* TEXTO DE ESTUDIO:
..............................

Miércoles, 23 de Agosto de 2017
02:02 CEST.
Muerte de Oswaldo Payá

El caldo de Carromero

El Tribunal Provincial de Granma que juzgó al ciudadano español Ángel Francisco Carromero por homicidio el pasado viernes 5 de octubre, compiló, tras largas horas de prácticas, las siguientes pruebas:

1.- Declaración del acusado

2.- Examen de pruebas documentales (fotografías, videos, informes…)

3.- Declaración de testigos

4.- Informe de los peritos

5.- Informe ilustrando los detalles de la escena del crimen, o como decimos acá, el lugar de los hechos. Ya el tribunal lo había presenciado in situ.

Al practicarse el examen de pruebas en el orden mencionado, los juicios comienzan siempre por las pruebas propuestas por el fiscal, salvo que otra cosa disponga el presidente a instancias de parte o de oficio para el mejor esclarecimiento de los hechos.

De cualquier forma, concluida la práctica de pruebas y escuchado al acusado si tuviera algo que añadir en su defensa, el presidente declaró el juicio concluso para sentencia.

..............................

* DATOS PROPORCIONADOS:
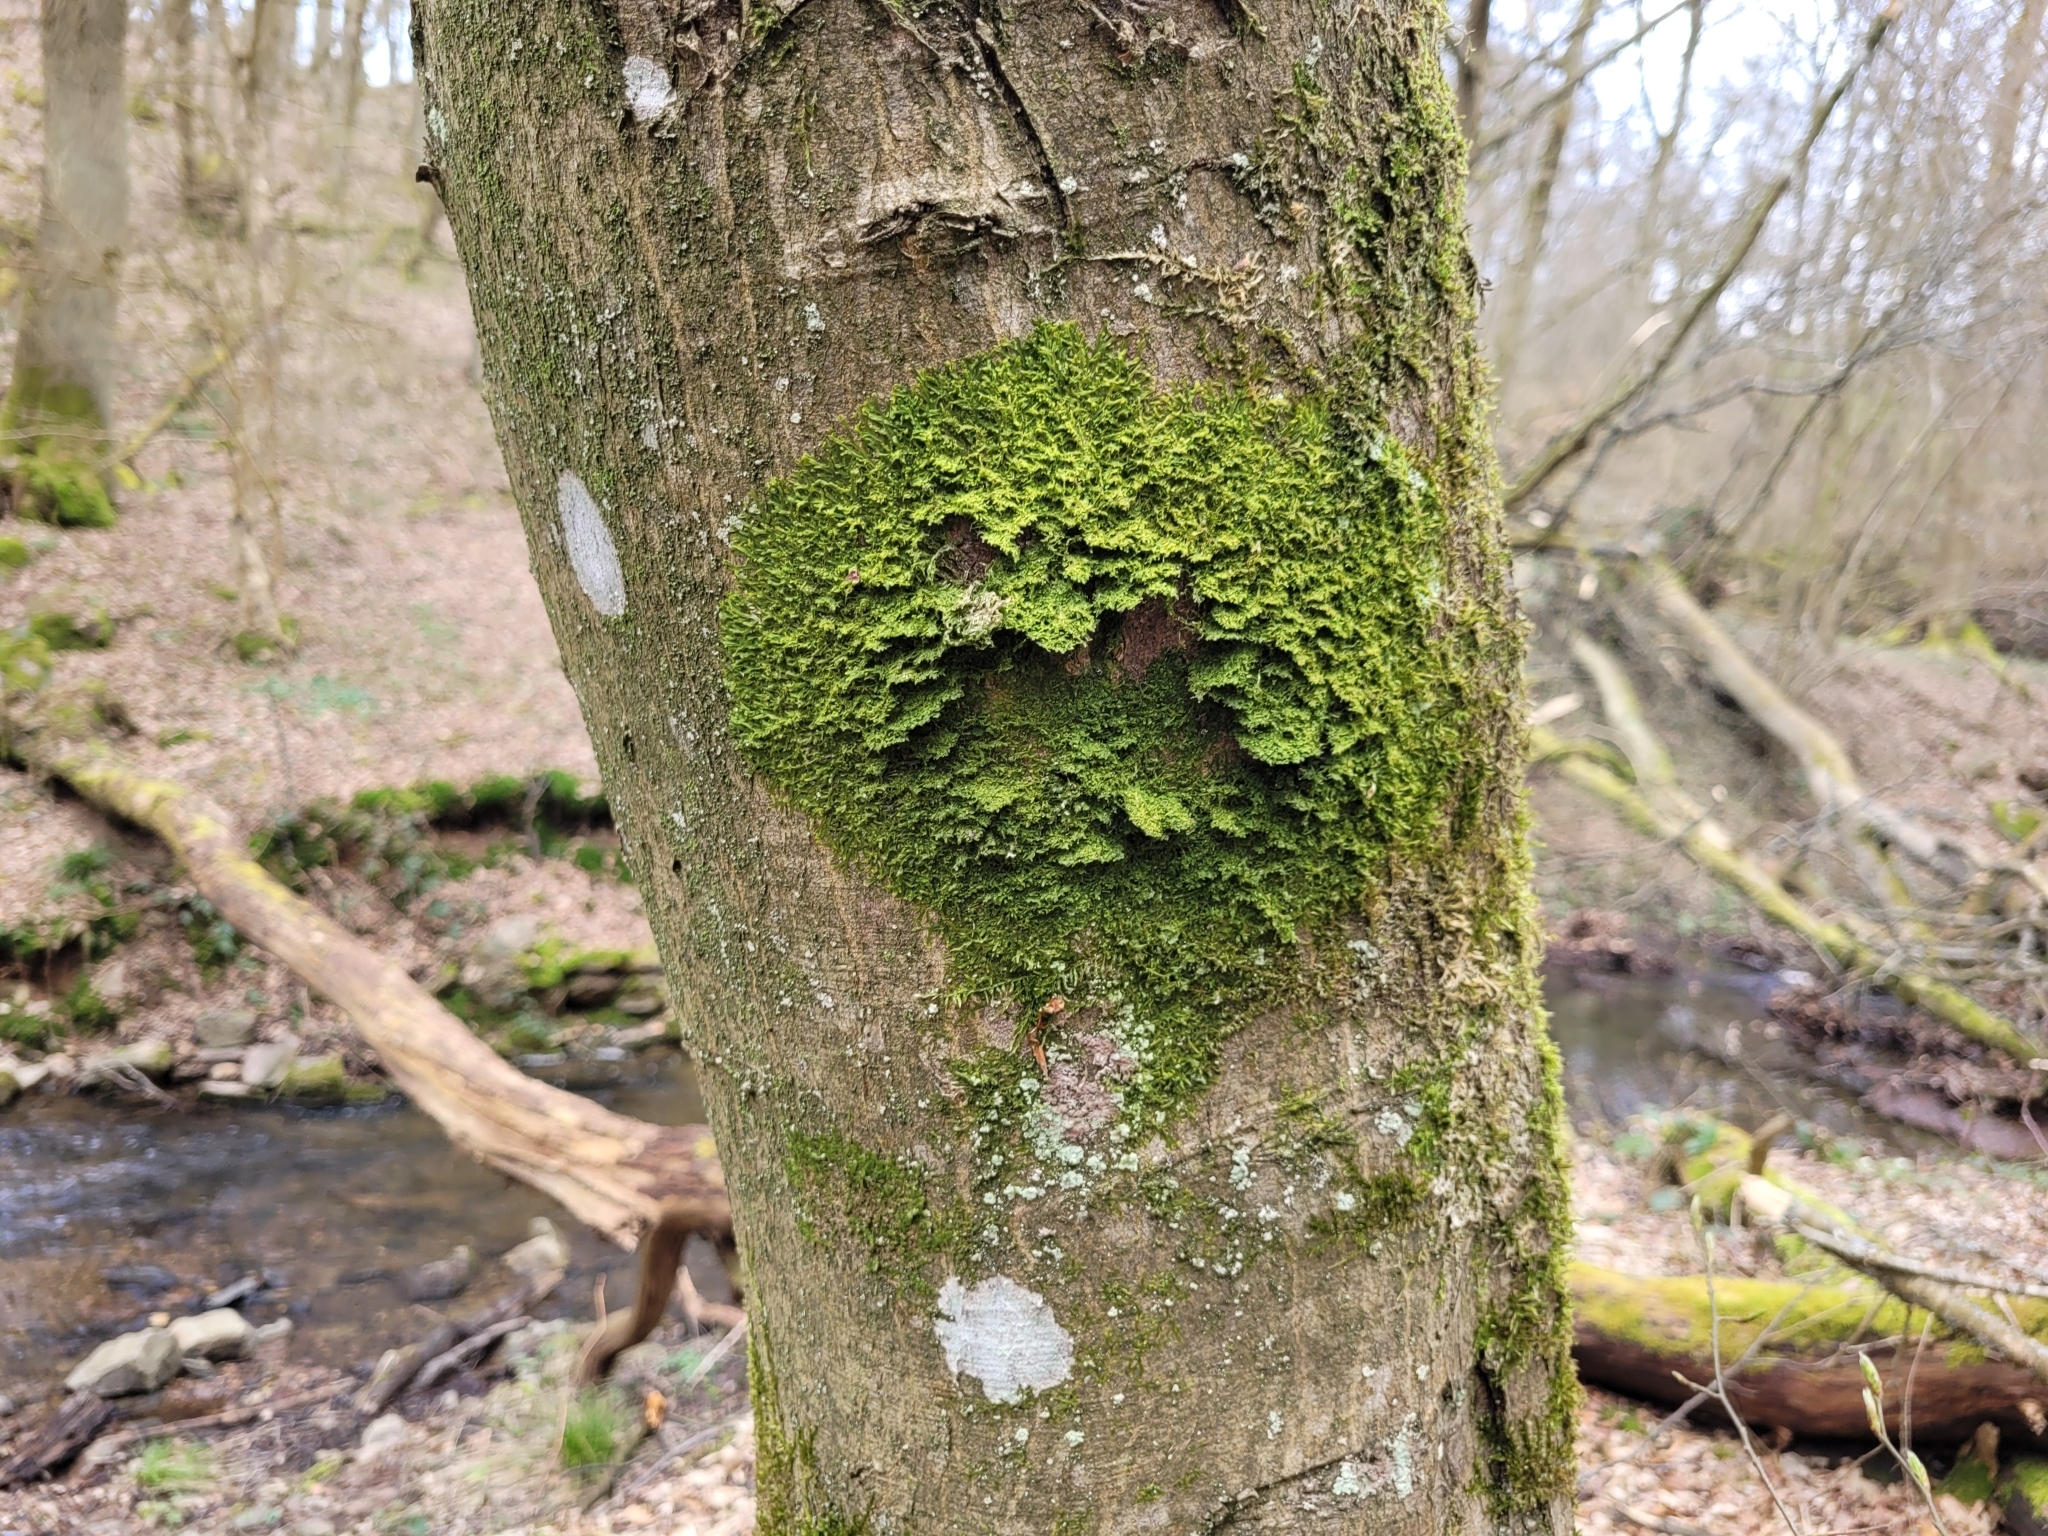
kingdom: Plantae
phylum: Marchantiophyta
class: Jungermanniopsida
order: Metzgeriales
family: Metzgeriaceae
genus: Metzgeria
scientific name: Metzgeria furcata
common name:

..............................

* INSTRUCCIONES:
a) Según el texto de estudio, ¿por qué el presidente puede cambiar el orden en que los juicios examinan las pruebas? Responde en una a tres oraciones.
b) En el texto de estudio, ¿qué tribunal juzgó a Ángel Francisco Carromero?

* RESPUESTAS:
a) El presidente puede disponer otro orden, a instancias de parte o de oficio, para el mejor esclarecimiento de los hechos. Si no lo hace, los juicios comienzan siempre por las pruebas propuestas por el fiscal.

b) El Tribunal Provincial de Granma.